Nel 1944 finalmente riuscì a rientrare a Capri, dove lo aspettavano i suoi concittadini festanti e dove lo aspettava soprattutto Rosa, ormai ventinovenne, con cui in tutti questi anni senza vedersi, aveva mantenuto una fitta corrispondenza di lettere d’amore. In quegli anni di guerra, Rosa, saliva per il Passetiello da Capri ad Anacapri per avere notizie dell’amato dalle Poste.
E c’era un motivo se saliva per il Passetiello e non per la strada normale: il padre, Giuseppe De Gregorio, non voleva più che la figlia, ormai così grande, aspettasse quest’uomo da troppo tempo via e che rischiava di non tornare nemmeno vivo.

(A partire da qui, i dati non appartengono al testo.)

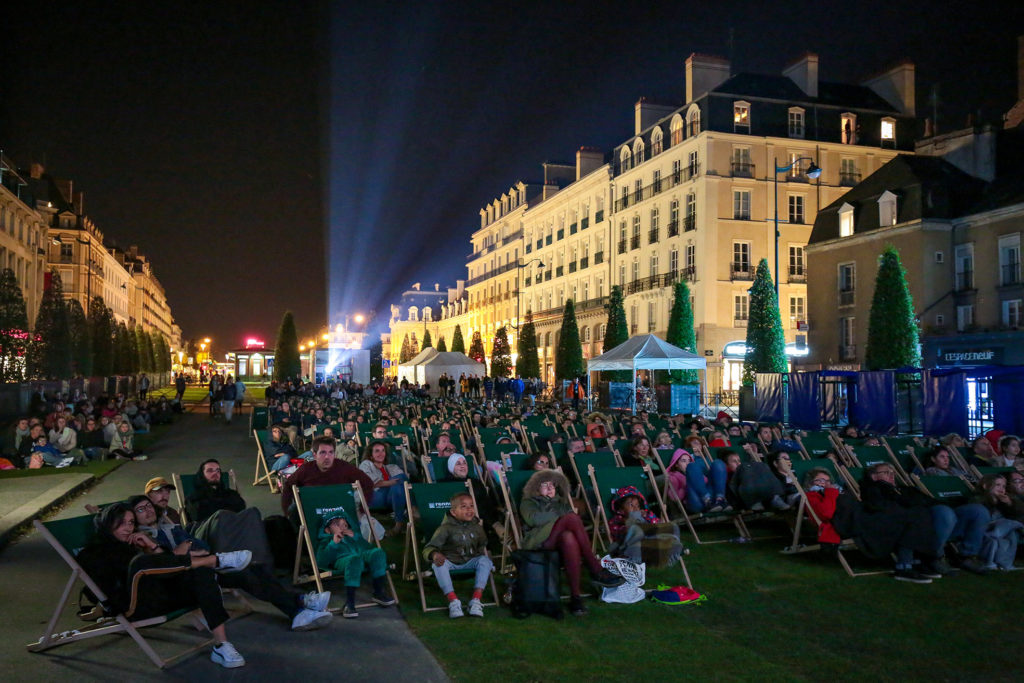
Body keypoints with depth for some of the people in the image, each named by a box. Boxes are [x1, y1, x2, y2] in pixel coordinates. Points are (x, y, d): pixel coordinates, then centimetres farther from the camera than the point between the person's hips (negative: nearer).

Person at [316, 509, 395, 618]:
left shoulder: (352, 535, 40)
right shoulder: (326, 540, 27)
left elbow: (369, 548, 22)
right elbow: (321, 562, 4)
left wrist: (356, 537, 14)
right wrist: (334, 543, -1)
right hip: (341, 560, -4)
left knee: (377, 552, -28)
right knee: (354, 559, -41)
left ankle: (379, 592, -14)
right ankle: (349, 604, -43)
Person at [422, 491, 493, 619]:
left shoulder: (477, 527, 6)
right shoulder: (446, 528, -8)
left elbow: (482, 546, 24)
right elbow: (428, 548, -14)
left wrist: (483, 556, 5)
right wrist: (435, 554, -36)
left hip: (470, 562, 3)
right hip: (450, 562, -2)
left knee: (485, 560, -26)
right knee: (438, 564, -34)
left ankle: (476, 600, -29)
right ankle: (453, 600, -34)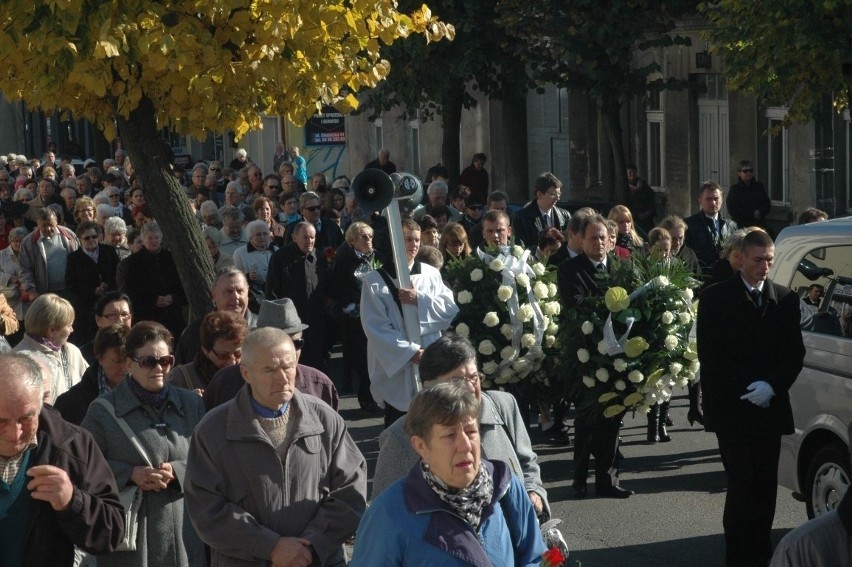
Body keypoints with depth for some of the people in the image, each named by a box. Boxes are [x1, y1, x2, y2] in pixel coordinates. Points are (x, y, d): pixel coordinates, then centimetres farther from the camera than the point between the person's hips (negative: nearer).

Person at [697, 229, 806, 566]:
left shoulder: (785, 299, 9)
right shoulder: (715, 298, 1)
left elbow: (795, 352, 7)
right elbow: (709, 355, -3)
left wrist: (772, 386, -9)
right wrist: (744, 388, -11)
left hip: (770, 407, 3)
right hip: (731, 408, -3)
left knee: (765, 485, 4)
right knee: (742, 484, -9)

Ora che Giovanni era tornato ancora provato dalle ferite, il padre di Rosa si incaponì ulteriormente contro questo matrimonio e non volle dare la sua benedizione. Ma i due amanti, dopo 13 anni di attesa, si sposarono ugualmente: lei uscì dalla casa del fratello, Luigi del ristorante la Pigna e l’accompagnò all’altare don Alberto del Bellavista.
Per Giovanni, dopo anni di guerra, cominciava la pace.
Grazie alle competenze acquisite nell’esercito, aprì una carrozzeria ad Anacapri e prese la licenza di tassista.
Affascinato dallo stile delle auto americane, chiese e ottenne dalla Camera di Commercio e dalla Motorizzazione, il permesso di modificare automobili allungandone lo chassis e rendendole adatte al trasporto di ulteriori passeggeri. Modificò così la maggior parte dei taxi capresi. Ma non si limitava ad allungare le auto. Se non erano già cabriolet, le convertiva lui. Realizzava la cappotte. E infine ne modificava gli sportelli e le code. Talvolta ricreava delle maschere anteriori ricche di cromature, che erano uno spettacolo a vedersi.
Ricevette così, dalla Camera di Commercio e Industria, il diploma con medaglia d’oro per la “premiazione del lavoro e del progresso”.
Stabilì una cordiale amicizia col Presidente della Repubblica Giovanni Leone che durante i suoi soggiorni a Capri, amava soffermarsi a guardarlo mentre lavorava in officina.
Invece, Giorgio Almirante gli faceva direttamente visita a casa, così come l’onorevole comunista Maglietta.
Nonostante fosse un sostenitore del Movimento Sociale Italiano, Giovanni Pisano si candidò e divenne assessore ad Anacapri col Sindaco democristiano Tommaso De Tommaso. Finché non avvenne una vicenda ancora piuttosto famosa tra gli anziani anacapresi: quella della costruzione dell’ingresso dell’Europa Palace, per cui, in modo ingiusto, alcuni terreni vennero di fatto espropriati per consentirne la realizzazione.
Pisano protestò vivacemente col Sindaco. Allora pare che questi lo prese e gli disse: “Vedi Giovanni, la politica è come un tavolo ricolmo di bicchieri su cui bisogna muoversi con attenzione per non rompere il bicchiere di nessuno. Io sono l’uomo che se vuole, dà un calcio al tavolo e fa saltare tutto”. “E io sono l’uomo che t’ mann’ affancul”, rispose il nostro uomo, abbandonando la carica di assessore e non volendo mai più perdonare Tommaso De Tommaso, il quale, in seguito, gli inviò vari emissari con la richiesta di riappacificarsi. Alla fine, pur di far pace, gli promise addirittura un permesso per costruire, ma Giovanni Pisano, uomo tutto d’un pezzo, non volle accettarlo, asserendo che non sarebbe stato un buon esempio per i suoi figli. Disse: “je ‘o permess ‘o voglio, ma no pe’ ‘nu piacere”.
Si spense il 30 novembre del 1986, con grande cordoglio di tutti coloro che l’avevano conosciuto.
Alcuni dei taxi creati da lui, anche se non più in servizio, sono ancora circolanti.